Jaafari went further in a televised interview with Al-Mayadeen TV: “We cannot engage in serious discussion in Geneva while the Riyadh statement is not withdrawn.”

De Mistura put on a brave face on the impasse, saying in a statement that he had asked the delegations to engage in “talks next week” and give their reactions to 12 political principles.

Previously there had been some speculation the opposition could soften its stance ahead of this week’s Geneva negotiations, in response to government advances on the battlefield. The Syrian civil war, now in its seventh year, has killed hundreds of thousands of people and driven 11 million from their homes. So far all previous rounds of peace talks have failed to make progress, faltering over the opposition’s demand Assad leave power and his refusal to go.

Pressed whether the government delegation would return to Geneva next week, Jaafari replied: “Damascus will decide.” Jaafari said the Riyadh statement was a “mine” on the road to Geneva, and the opposition had purposefully undermined the negotiations.

“The language with which the statement was drafted was seen by us, the Syrian government, as well as by too many capitals, as a step back rather than progress forward, because it imposed a kind of precondition,” he said. “The language is provocative, irresponsible.”

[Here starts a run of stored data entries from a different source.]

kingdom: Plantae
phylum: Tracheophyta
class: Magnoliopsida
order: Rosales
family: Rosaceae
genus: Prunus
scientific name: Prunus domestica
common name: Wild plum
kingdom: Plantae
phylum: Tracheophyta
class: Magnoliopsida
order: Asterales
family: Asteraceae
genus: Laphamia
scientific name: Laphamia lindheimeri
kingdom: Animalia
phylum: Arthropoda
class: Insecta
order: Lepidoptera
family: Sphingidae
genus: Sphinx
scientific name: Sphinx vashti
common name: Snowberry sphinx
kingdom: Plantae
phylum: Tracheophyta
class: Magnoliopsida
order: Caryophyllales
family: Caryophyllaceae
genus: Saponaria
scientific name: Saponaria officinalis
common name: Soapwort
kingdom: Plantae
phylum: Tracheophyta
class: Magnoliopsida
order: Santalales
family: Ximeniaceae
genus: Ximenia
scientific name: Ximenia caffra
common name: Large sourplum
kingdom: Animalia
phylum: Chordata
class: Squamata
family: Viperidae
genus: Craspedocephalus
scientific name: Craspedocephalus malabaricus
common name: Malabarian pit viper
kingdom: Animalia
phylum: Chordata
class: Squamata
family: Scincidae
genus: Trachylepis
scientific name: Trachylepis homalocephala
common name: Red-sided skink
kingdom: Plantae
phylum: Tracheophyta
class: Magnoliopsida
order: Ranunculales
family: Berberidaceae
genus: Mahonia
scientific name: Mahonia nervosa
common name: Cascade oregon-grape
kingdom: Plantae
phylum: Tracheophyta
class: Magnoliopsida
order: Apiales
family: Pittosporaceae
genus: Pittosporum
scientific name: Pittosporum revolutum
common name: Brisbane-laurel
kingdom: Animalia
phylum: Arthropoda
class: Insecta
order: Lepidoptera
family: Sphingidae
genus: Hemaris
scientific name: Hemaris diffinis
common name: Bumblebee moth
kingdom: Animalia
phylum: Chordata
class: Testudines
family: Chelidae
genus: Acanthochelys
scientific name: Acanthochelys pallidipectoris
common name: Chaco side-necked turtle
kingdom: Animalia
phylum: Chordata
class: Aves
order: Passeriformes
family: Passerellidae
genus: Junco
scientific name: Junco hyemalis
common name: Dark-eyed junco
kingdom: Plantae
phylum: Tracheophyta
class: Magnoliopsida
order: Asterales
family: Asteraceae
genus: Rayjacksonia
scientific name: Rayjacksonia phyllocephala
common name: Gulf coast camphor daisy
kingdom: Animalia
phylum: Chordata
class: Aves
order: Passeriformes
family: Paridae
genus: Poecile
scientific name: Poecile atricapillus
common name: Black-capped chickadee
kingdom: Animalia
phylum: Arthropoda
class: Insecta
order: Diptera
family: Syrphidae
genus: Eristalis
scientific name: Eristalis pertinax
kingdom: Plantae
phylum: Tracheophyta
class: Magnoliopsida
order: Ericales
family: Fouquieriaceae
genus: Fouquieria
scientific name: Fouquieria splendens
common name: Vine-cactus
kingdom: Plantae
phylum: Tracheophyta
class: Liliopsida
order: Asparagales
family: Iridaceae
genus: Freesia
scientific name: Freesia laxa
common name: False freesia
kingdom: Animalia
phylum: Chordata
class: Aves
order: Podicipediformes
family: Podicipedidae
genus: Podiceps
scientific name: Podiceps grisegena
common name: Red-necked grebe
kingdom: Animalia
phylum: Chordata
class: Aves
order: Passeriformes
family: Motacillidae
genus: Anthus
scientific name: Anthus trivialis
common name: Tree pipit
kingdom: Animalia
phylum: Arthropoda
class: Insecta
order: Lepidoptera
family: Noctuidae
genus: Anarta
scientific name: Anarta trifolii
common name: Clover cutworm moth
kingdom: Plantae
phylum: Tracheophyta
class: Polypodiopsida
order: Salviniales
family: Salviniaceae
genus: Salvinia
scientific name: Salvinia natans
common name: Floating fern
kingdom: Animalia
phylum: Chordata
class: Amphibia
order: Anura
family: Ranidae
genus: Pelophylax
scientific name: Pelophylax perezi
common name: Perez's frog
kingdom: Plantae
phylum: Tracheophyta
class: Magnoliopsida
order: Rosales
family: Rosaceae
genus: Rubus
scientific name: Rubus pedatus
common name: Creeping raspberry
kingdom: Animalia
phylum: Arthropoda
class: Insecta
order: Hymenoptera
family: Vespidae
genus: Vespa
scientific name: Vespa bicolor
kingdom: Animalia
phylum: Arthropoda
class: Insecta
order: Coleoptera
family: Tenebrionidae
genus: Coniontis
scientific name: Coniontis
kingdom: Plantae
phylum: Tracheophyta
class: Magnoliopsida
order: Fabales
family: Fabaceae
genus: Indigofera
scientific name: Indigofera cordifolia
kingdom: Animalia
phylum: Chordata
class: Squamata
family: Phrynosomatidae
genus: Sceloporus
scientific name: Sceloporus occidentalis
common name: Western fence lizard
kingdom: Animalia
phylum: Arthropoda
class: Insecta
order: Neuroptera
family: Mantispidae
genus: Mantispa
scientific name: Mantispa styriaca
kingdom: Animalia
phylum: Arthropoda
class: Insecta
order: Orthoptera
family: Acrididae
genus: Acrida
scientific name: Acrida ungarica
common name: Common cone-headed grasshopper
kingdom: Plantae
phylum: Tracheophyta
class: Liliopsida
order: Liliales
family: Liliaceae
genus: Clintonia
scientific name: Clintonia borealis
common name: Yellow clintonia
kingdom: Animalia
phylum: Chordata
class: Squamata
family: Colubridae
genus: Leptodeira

The government delegation had initially refused to confirm it would attend the talks and then arrived a day late, reportedly after securing key concessions, including keeping Assad’s fate off the table. De Mistura himself urged the opposition in September to be “realistic enough to realize they didn’t win the war,” and has urged both sides to approach the talks with “no preconditions.” The opposition, which held brief talks later with U.N. officials, rejected Jaafari’s charge that it was seeking to undermine the talks, and said it sought a “political solution.”

“We have come to this round with no preconditions,” opposition spokesman Yahya al-Aridi told reporters.

“Now, not coming back is a precondition in itself. It’s an expression or a reflection of a responsibility toward people who have been suffering for seven years now,” Aridi said.

Nasr Hariri, the opposition delegation chief, said earlier Friday that his side had come to Geneva for serious, direct negotiations with Assad’s government. So far, government and opposition delegations have not negotiated face-to-face in any Syrian peace talks but have been kept in separate rooms.

“We call on the international community to put pressure on the regime to engage with this process,” Hariri said in a statement.

De Mistura said Thursday the talks would run until Dec. 15, but the government delegation might return to Damascus to “refresh and consult” before a resumption, probably Tuesday.

Amid the uncertainty over the Geneva talks, Moscow has proposed holding a “congress” to bring together the government and opposition in Sochi, the Russian Black Sea resort, but has not set a date.

De Mistura has strenuously insisted that the talks he is leading are the only ones that can lead to a political solution to the crisis.

He published a document Friday evening suggesting 12 principles for a future Syria he believed the two sides could agree, including that the country “shall be democratic and nonsectarian.”

He asked the parties to discuss the points and add their thoughts for next week’s talks, which should focus on drafting a new constitution and elections.

On the ground in Syria, the war is raging in some areas.

Rebels shot down a Syrian regime helicopter Friday near the village of Beit Jin, close to the border with Lebanon, killing three officers onboard, according to the Britain-based Syrian Observatory for Human Rights activist group.